Central banks around the world have been raising interest rates at a record pace to control inflation, but they are now considering an early end to their rate hikes due to recent financial turmoil. The US Federal Reserve, the European Central Bank (ECB), and the Bank of England have all raised rates as expected in the past week, but each has signaled caution about their next move, leaving investors uncertain about the future of borrowing costs.
Despite having done much of the legwork in raising rates and with inflation well off its highs, central banks are concerned that the recent financial sector volatility could translate into higher funding costs for lenders, slowing borrowing and credit growth, and ultimately dampening inflation.

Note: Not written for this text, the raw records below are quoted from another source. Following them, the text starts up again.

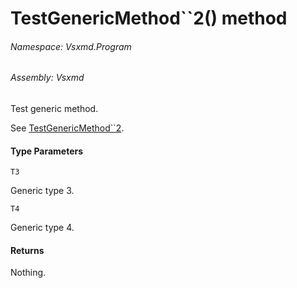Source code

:<a name='M-Vsxmd-Program-TestGenericType`2-TestGenericMethod``2'></a>
# TestGenericMethod\`\`2() method

###### Namespace:  Vsxmd.Program

###### Assembly:  Vsxmd

Test generic method.

See [TestGenericMethod\`\`2](#).

#### Type Parameters

`T3`  

Generic type 3.

`T4`  

Generic type 4.

#### Returns





Nothing.
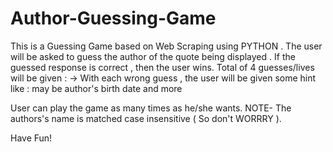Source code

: # Author-Guessing-Game
This is a  Guessing Game based on Web Scraping using PYTHON . The user will be asked to guess the author of the quote being displayed .
If the guessed response is correct , then the user wins.
Total of 4 guesses/lives will be given :
      -> With each wrong guess , the user will be given some hint like : may be author's birth date and more
 
User can play the game as many times as he/she wants.
NOTE- The authors's name is matched case insensitive ( So don't WORRRY ).


Have Fun!
 
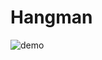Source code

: # Hangman

![demo](https://user-images.githubusercontent.com/76820848/137522078-55447a22-2b39-4e04-b82f-498ddacb91c7.png)
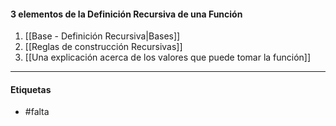#### 3 elementos de la Definición Recursiva de una Función
1. [[Base - Definición Recursiva|Bases]] 
2. [[Reglas de construcción Recursivas]] 
3. [[Una explicación acerca de los valores que puede tomar la función]]
***
#### Etiquetas
- #falta 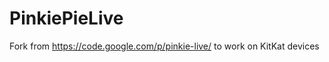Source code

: PinkiePieLive
=============

Fork from https://code.google.com/p/pinkie-live/ to work on KitKat devices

The interconnected nature of the financial system means that what happens in the United States, particularly Fed policy, has ramifications for everyone. The Fed’s rapid rate hikes created much of the stress on Silicon Valley Bank’s balance sheet, which in turn soured sentiment towards regional US banks and provided the impetus for the sell-off in Credit Suisse.
Central banks have raised interest rates at a rapid pace. The Fed raised interest rates by 475 basis points in nine successive meetings, the ECB by 350 basis points over six meetings, and the Bank of England by 415 basis points in 11 sessions. This is lightning-fast by central banking standards, and policymakers need to have a deeper look at how it is affecting lenders.
Another issue is inflation, which is now well off its multi-decade highs. While disinflation is likely to be bumpy, with continued pressure from wages on both sides of the Atlantic, the slope is clearly downwards. Combined, these factors suggest that big central banks are nearly done, and that upcoming rate moves may be their last.
For the Fed, markets see a 50% probability of just one more hike in May, having priced out an entire increase since the start of the turmoil. At the ECB, investors see only 50 basis points of moves left, less than half of what they predicted just two weeks ago, while just one more 25-basis-point hike by the BoE is priced in for May or June.